Le coeur a été évacué et TMI-2 fermé, l’autre réacteur restant opérationnel jusqu’à aujourd’hui, malgré les multiples protestations se développant alors aux États-Unis. Le hasard voulut qu’un film catastrophe sortit deux semaines avant, Le syndrome chinois avec notamment Jane Fonda qui participa par la suite aux campagnes anti-nucléaires.

Dans le film, une équipe de journalistes est confrontée… à une fusion d’un coeur de réacteur nucléaire.

La catastrophe de Three Mile Island est restée confinée dans la centrale, mais on a toutefois l’eau radioactive (plusieurs dizaines de milliers de litres) qui a été évacuée dans la rivière Susquehanna, et une radioactivité qui s’est diffusée mais n’a pas été alors mesurée.

TMI-2 a été nettoyée jusqu’en 1993, l’opération coûtant un milliard de dollars (le réacteur lui-même n’aura fonctionné que pendant 13 mois au total). 91 tonnes d’éléments radioactifs ont été évacuées.

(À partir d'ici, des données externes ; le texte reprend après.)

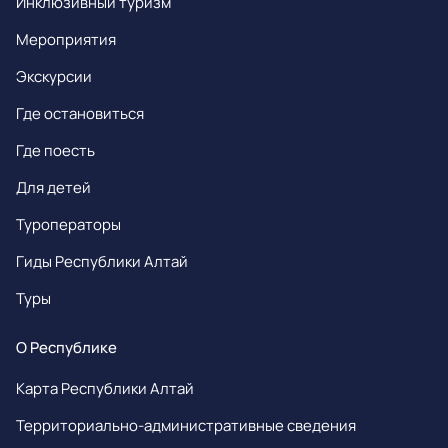
Инклюзивный туризм
Мероприятия
Экскурсии
Где остановиться
Где поесть
Для детей
Туроператоры
Гиды Республики Алтай
Туры
О Республике
Карта Республики Алтай
Территориально-административные сведения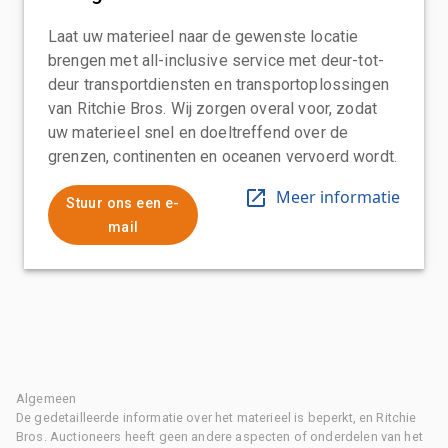
Laat uw materieel naar de gewenste locatie
brengen met all-inclusive service met deur-tot-
deur transportdiensten en transportoplossingen
van Ritchie Bros. Wij zorgen overal voor, zodat
uw materieel snel en doeltreffend over de
grenzen, continenten en oceanen vervoerd wordt.
Meer informatie
Stuur ons een e-
mail
Algemeen
De gedetailleerde informatie over het materieel is beperkt, en Ritchie
Bros. Auctioneers heeft geen andere aspecten of onderdelen van het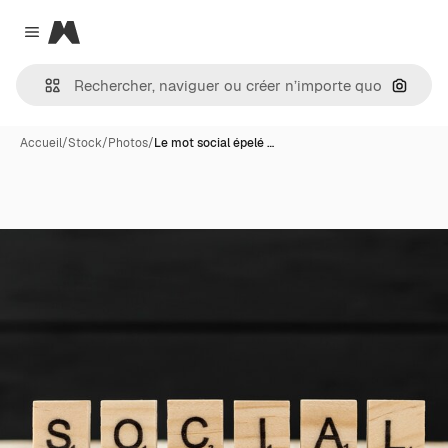
Magnific
Close menu
Recher
Accueil
/
Stock
/
Photos
/
Le mot social épelé …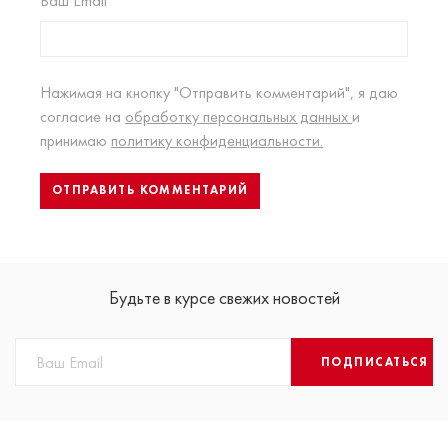
Ваш Email
Нажимая на кнопку "Отправить комментарий", я даю
согласие на
обработку персональных данных
и
принимаю
политику конфиденциальности.
Будьте в курсе свежих новостей
ПОДПИСАТЬСЯ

Au départ le gouvernement local a dit au bout de 24 heures que tout était sous contrôle, pour finalement abandonner le point de vue de l’entreprise gérant la centrale et le gouverneur a demandé aux femmes enceintes et aux jeunes enfants de quitter la zone, amenant 140 000 personnes à s’enfuir.

L’industrie du nucléaire a vu ses tentatives d’hégémonie largement vaciller avec cet accident. Un accident qui sert depuis d’exemple mondial, avec Tchernobyl, et désormais Fukushima!